He blinked groggily, voice wet and fragile. “Your sister… Ember… do me a favor—take Briar and go?—”
“I’d rather die than leave you.” My throat burned.
Then something warm flickered in my chest. A spark of energy, near my heart like a coal that had waited too long to be set ablaze. My focus snapped to Ember.
Her breath caught, and her eyes lifted to mine, then dropped to where our hands were touching Vad.
I sucked in a breath as the sensation spread outward and curled through my ribs as if it had been there all along, buried under grief.
I looked at Vad again and gasped.
His bruised eye, the one nearly swollen shut, had started to open. The cuts across his cheek and neck were no longer leaking blood, and the wound down his jaw was knitting closed.
“Ember,” I whispered, shaking. It was too good to be true, but it had to be.Please, Fate, let it be true.“He’s healing!”
Her hand pressed harder against mine, and her fingertips touched Vad. “Something’s changing—I can feel it.”
A guard sprinted toward us with his spear raised.
No! We couldn’t let him reach us. I tried to remove my hand so I could fight him off, but it wouldn’t budge, like something was holding it there.
The red-eyed wolf homed in on the guard just as the man hit an invisible wall with a crash like shattering glass. Silver light flared. He flew backward and slammed into the far wall, then crumpled in a heap. The red-eyed wolf pounced on him.
The entire hall shook.
The marble floor groaned beneath us. Columns cracked overhead. More dust and stone fragments fell from the ceiling in a choking cloud.
The warmth in my chest expanded, and a heavy droning sound filled my ears. It vibrated through my teeth and down my spine, the hum deeper than anything I had ever experienced.
Vad blinked again, dazed, staring at Ember and me. “Your eyes, they’re glowing… both of you…”
I didn’t know what was happening, but I didn’t give a damn. All that mattered was that he was healing.
I glanced at Ember, noting her eyes were indeed glowing gold with hints of green. Warmth flooded me, building and building. The butterfly tattoos on my wrists fluttered, driving away the ache and the chill.
“Your magic is back,” I breathed. “We can save him.”
Warmth swelled until it felt like it would split me apart. Tears streamed down my cheeks.
“You’re healing him! Your magic really is back!” A knot formed in my throat, tears still spilling from my eyes as I looked up at him. “I love you, Vad. You hold on and show me just how fine you are.”
Then I wrapped my hand around the hilt of the dagger and ripped it free.
CHAPTER 23
Briar
Vad jerked against the chains, and an agonized cry escaped his lips. Blood gushed from the wound, hot and slick. Ember thrust her other hand over the source.
I set the dagger aside and focused on the hand I’d kept on his chest underneath Ember’s. The cuts were healing, the skin mending back into place. The heat inside me expanded and intensified. Then, all at once, golden light exploded outward like lightning crackling through my veins.
It poured from my chest and shot down my arms, scorching through my wrists with a burning, blinding force. The stone altar beneath us lit up.

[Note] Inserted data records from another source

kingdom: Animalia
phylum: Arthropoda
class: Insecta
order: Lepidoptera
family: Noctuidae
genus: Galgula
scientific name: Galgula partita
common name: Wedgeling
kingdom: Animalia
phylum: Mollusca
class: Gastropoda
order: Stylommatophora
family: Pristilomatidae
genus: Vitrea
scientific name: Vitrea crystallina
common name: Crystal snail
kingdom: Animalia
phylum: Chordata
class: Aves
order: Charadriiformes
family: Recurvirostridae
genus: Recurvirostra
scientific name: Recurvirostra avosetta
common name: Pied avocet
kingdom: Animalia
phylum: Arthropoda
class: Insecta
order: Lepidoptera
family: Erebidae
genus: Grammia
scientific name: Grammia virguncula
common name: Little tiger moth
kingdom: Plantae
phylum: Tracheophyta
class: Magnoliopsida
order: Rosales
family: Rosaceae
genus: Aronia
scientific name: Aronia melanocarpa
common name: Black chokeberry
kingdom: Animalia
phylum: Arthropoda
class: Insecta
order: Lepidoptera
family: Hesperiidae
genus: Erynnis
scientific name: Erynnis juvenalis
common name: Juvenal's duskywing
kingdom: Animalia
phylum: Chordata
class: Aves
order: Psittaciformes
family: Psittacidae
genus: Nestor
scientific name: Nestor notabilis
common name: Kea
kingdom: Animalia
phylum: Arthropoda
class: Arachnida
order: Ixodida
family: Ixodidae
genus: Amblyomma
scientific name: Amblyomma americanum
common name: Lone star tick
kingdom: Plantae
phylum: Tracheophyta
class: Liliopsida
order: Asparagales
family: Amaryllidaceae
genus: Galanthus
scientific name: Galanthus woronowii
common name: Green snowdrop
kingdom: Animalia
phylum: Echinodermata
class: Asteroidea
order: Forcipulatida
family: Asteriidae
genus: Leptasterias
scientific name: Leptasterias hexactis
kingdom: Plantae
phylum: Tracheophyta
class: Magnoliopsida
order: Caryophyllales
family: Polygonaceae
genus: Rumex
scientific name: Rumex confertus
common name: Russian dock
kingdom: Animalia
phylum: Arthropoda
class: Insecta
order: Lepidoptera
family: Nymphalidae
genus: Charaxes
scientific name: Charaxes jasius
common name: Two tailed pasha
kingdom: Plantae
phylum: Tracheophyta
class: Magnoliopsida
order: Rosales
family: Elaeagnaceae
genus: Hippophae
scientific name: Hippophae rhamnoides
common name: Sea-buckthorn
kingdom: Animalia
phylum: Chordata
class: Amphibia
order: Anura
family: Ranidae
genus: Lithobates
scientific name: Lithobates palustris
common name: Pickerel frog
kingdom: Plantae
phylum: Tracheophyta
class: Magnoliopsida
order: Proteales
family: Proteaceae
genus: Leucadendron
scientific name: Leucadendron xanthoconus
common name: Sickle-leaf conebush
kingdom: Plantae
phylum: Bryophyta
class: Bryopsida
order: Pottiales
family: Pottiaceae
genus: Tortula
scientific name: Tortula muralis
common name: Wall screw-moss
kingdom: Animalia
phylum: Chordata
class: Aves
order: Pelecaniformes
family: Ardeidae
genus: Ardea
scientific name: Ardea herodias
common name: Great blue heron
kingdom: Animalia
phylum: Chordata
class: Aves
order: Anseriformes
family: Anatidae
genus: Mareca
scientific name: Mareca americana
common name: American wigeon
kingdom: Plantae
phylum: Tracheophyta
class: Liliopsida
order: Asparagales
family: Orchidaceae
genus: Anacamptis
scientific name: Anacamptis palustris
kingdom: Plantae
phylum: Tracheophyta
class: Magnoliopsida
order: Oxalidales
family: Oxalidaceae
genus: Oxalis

The room shook harder. Then the heat in my wrists surged and whipped up my arms and down my spine. I arched forward, then bowed backward with a shaking scream as agony tore through me.
White-hot fire burst between my shoulders and raced down my spine like something alive had just ripped its way out. A scream tore from my throat, and my hand fell from Vad’s chest. I dropped to my knees beside the altar, panting. Breathing hurt, like the air itself was made of fire.
Golden light engulfed me, turning hotter and brighter. The shaking continued beneath me as a heavy buzzing sound started and grew so loud I thought my eardrums would burst. Something howled, seeming far away but also near at the same time.